Prompt 1 -
In the records, copy out the lines starting at the one containing "B.constructor必须与class同名,方法也可以与class同名" and ending at the one containing "- **析构函数**：类还可", with both of those lines included.

Extract -
=-=-=
MHB Proof of Exact Sequence Let $R$ & A Closed Set

[Fermat1]

Let $R$ be a commutative ring and $0\to L\to M\to N\to 0$ be a sequence of $R$ modules. Let $A$ be a multiplicativity closed subset of $R$ so that we can consider the corresponding localisation sequence: $0\to A^{-1}L\to A^{-1}M\to A^{-1}N\to 0$. Suppose that the localisation sequence is exact whenever $A=R\setminus m$ for some maximal ideal $m$ of $R$. Prove that $0\to L\to M\to N\to 0$ is exact.

Thanks

 

[Deveno]

Re: exact sequence proof

What have you tried?

Start with showing that if we have the sequence:

$0 \to L \stackrel{u}{\to}M\stackrel{v}{\to}N\to 0$

that the map:

$A^{-1}u:A^{-1}L \to A^{-1}M$ given by $A^{-1}u(x/a) = u(x)/a$ (for $x \in L$) is injective,

and the map:

$A^{-1}v:A^{-1}M \to A^{-1}N$ given by $A^{-1}(y/a) = v(y)/a$ (for $y \in M$) is surjective,

(this is implied by the statement of the problem: the maximality of the ideal $\mathfrak{m}$ is just to guarantee that this ideal is prime, so that $R - \mathfrak{m}$ is multiplicatively closed).

and argue that this implies $u$ is injective, and $v$ surjective.

The inclusion $\text{im u} \subseteq \text{ker }v$ should be straight-forward, what about the other inclusion?
=-=-=
Material for this exercise -

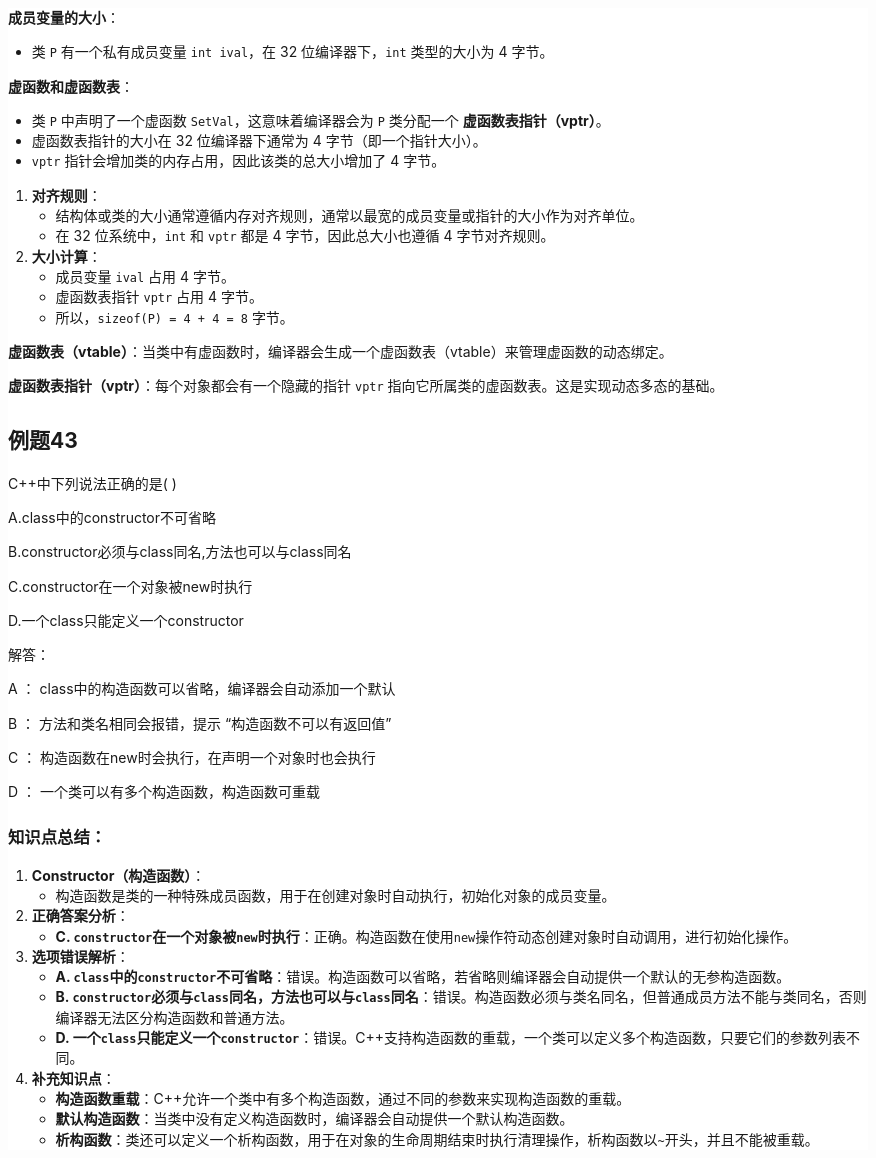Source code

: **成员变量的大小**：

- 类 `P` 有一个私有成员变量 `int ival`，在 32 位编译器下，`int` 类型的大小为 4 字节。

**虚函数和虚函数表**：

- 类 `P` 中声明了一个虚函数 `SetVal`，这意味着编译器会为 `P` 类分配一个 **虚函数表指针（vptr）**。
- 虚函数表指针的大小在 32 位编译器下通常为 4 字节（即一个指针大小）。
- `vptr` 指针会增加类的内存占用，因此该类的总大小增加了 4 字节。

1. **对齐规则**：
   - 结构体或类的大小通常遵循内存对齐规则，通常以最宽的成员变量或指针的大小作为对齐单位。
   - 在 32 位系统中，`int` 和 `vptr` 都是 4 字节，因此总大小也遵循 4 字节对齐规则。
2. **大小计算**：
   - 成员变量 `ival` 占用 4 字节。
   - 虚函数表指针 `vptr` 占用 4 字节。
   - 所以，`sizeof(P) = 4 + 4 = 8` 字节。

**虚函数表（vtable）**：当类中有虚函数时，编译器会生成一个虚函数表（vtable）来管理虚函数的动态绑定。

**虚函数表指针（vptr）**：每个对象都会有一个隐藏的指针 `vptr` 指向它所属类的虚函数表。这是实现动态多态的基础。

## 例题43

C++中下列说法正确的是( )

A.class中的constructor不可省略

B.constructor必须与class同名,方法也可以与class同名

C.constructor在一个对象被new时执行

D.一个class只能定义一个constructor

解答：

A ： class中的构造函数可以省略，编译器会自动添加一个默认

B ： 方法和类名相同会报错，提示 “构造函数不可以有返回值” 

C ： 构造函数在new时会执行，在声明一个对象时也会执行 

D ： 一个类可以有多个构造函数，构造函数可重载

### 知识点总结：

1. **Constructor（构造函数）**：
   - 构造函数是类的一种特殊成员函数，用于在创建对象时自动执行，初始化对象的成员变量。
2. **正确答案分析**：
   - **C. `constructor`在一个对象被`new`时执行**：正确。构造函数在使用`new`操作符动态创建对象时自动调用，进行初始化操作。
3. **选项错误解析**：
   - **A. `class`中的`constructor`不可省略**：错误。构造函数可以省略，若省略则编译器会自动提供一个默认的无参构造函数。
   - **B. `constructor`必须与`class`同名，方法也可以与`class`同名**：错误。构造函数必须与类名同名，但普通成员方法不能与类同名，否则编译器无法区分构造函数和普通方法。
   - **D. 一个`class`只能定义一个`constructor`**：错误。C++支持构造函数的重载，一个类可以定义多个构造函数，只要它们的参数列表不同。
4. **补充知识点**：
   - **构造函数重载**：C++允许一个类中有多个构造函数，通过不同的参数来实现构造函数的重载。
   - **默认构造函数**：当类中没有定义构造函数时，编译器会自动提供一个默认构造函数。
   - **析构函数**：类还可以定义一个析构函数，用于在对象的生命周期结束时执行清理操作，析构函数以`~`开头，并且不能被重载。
=-=-=
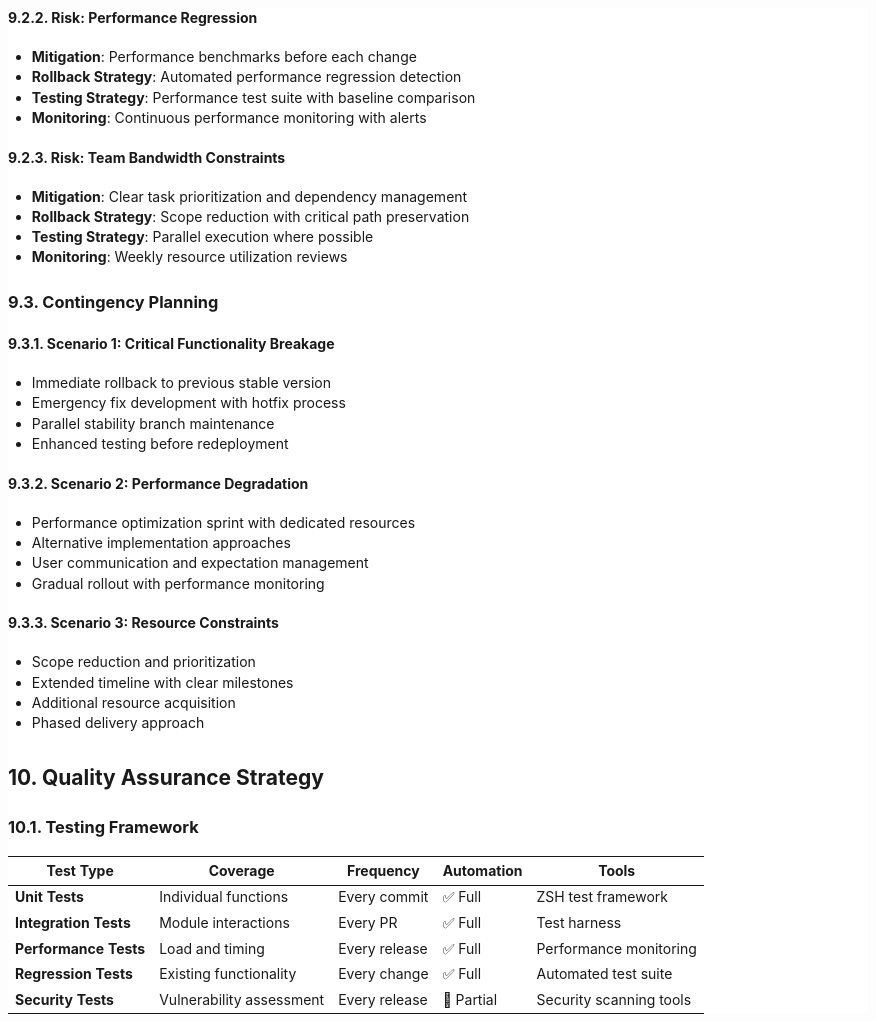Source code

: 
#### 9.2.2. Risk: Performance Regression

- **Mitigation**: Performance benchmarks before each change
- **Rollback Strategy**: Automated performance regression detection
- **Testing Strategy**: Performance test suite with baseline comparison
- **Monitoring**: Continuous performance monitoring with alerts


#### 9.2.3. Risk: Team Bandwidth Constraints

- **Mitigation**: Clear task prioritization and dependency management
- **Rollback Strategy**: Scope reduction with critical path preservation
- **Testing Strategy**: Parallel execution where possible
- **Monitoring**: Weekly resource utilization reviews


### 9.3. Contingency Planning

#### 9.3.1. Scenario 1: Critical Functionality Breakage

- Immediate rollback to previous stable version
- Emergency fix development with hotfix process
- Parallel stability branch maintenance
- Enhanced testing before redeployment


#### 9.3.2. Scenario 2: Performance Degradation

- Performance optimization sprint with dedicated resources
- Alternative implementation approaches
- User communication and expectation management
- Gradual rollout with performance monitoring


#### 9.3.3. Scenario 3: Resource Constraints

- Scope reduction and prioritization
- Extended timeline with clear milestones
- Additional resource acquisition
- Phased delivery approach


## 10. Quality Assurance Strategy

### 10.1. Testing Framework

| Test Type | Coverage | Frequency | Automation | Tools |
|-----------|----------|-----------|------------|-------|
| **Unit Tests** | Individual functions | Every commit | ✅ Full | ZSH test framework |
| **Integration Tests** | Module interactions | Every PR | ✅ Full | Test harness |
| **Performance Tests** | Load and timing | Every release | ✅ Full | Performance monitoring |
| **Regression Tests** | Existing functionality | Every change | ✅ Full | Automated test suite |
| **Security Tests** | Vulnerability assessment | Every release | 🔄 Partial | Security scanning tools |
=-=-=
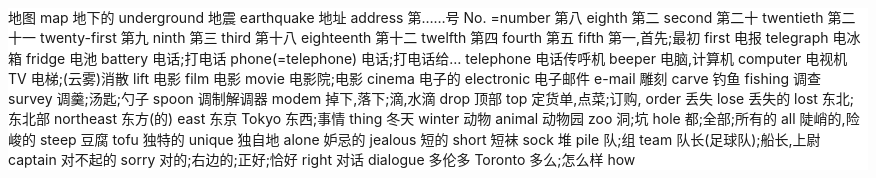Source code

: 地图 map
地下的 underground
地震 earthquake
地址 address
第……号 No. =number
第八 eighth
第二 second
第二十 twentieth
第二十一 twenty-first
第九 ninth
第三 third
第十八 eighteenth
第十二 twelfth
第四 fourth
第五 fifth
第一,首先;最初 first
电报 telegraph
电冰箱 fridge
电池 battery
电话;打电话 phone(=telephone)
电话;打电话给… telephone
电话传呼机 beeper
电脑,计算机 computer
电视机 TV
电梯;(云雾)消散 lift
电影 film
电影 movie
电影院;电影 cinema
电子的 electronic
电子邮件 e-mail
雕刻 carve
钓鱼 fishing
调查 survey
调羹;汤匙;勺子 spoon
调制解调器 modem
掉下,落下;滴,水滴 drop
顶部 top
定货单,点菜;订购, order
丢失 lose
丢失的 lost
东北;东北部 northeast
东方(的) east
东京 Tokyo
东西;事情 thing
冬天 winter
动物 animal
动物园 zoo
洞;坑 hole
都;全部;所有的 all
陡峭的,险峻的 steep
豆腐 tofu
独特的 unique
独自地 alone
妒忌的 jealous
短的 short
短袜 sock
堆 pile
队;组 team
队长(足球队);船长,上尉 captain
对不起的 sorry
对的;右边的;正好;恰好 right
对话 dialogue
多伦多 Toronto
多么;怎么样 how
=-=-=
Prompt 2 -
Answer these about the exact sequence thread, one line each:
(a) What kind of ring is R stated to be?
(b) According to the reply, what is the maximality of the ideal m meant to guarantee?
(c) Which inclusion does the reply call straightforward?

Written solution 1 -
B.constructor必须与class同名,方法也可以与class同名

C.constructor在一个对象被new时执行

D.一个class只能定义一个constructor

解答：

A ： class中的构造函数可以省略，编译器会自动添加一个默认

B ： 方法和类名相同会报错，提示 “构造函数不可以有返回值” 

C ： 构造函数在new时会执行，在声明一个对象时也会执行 

D ： 一个类可以有多个构造函数，构造函数可重载

### 知识点总结：

1. **Constructor（构造函数）**：
   - 构造函数是类的一种特殊成员函数，用于在创建对象时自动执行，初始化对象的成员变量。
2. **正确答案分析**：
   - **C. `constructor`在一个对象被`new`时执行**：正确。构造函数在使用`new`操作符动态创建对象时自动调用，进行初始化操作。
3. **选项错误解析**：
   - **A. `class`中的`constructor`不可省略**：错误。构造函数可以省略，若省略则编译器会自动提供一个默认的无参构造函数。
   - **B. `constructor`必须与`class`同名，方法也可以与`class`同名**：错误。构造函数必须与类名同名，但普通成员方法不能与类同名，否则编译器无法区分构造函数和普通方法。
   - **D. 一个`class`只能定义一个`constructor`**：错误。C++支持构造函数的重载，一个类可以定义多个构造函数，只要它们的参数列表不同。
4. **补充知识点**：
   - **构造函数重载**：C++允许一个类中有多个构造函数，通过不同的参数来实现构造函数的重载。
   - **默认构造函数**：当类中没有定义构造函数时，编译器会自动提供一个默认构造函数。
   - **析构函数**：类还可以定义一个析构函数，用于在对象的生命周期结束时执行清理操作，析构函数以`~`开头，并且不能被重载。

Written solution 2 -
(a) A commutative ring.
(b) That the ideal is prime, so that R − m is multiplicatively closed.
(c) The inclusion of im u in ker v.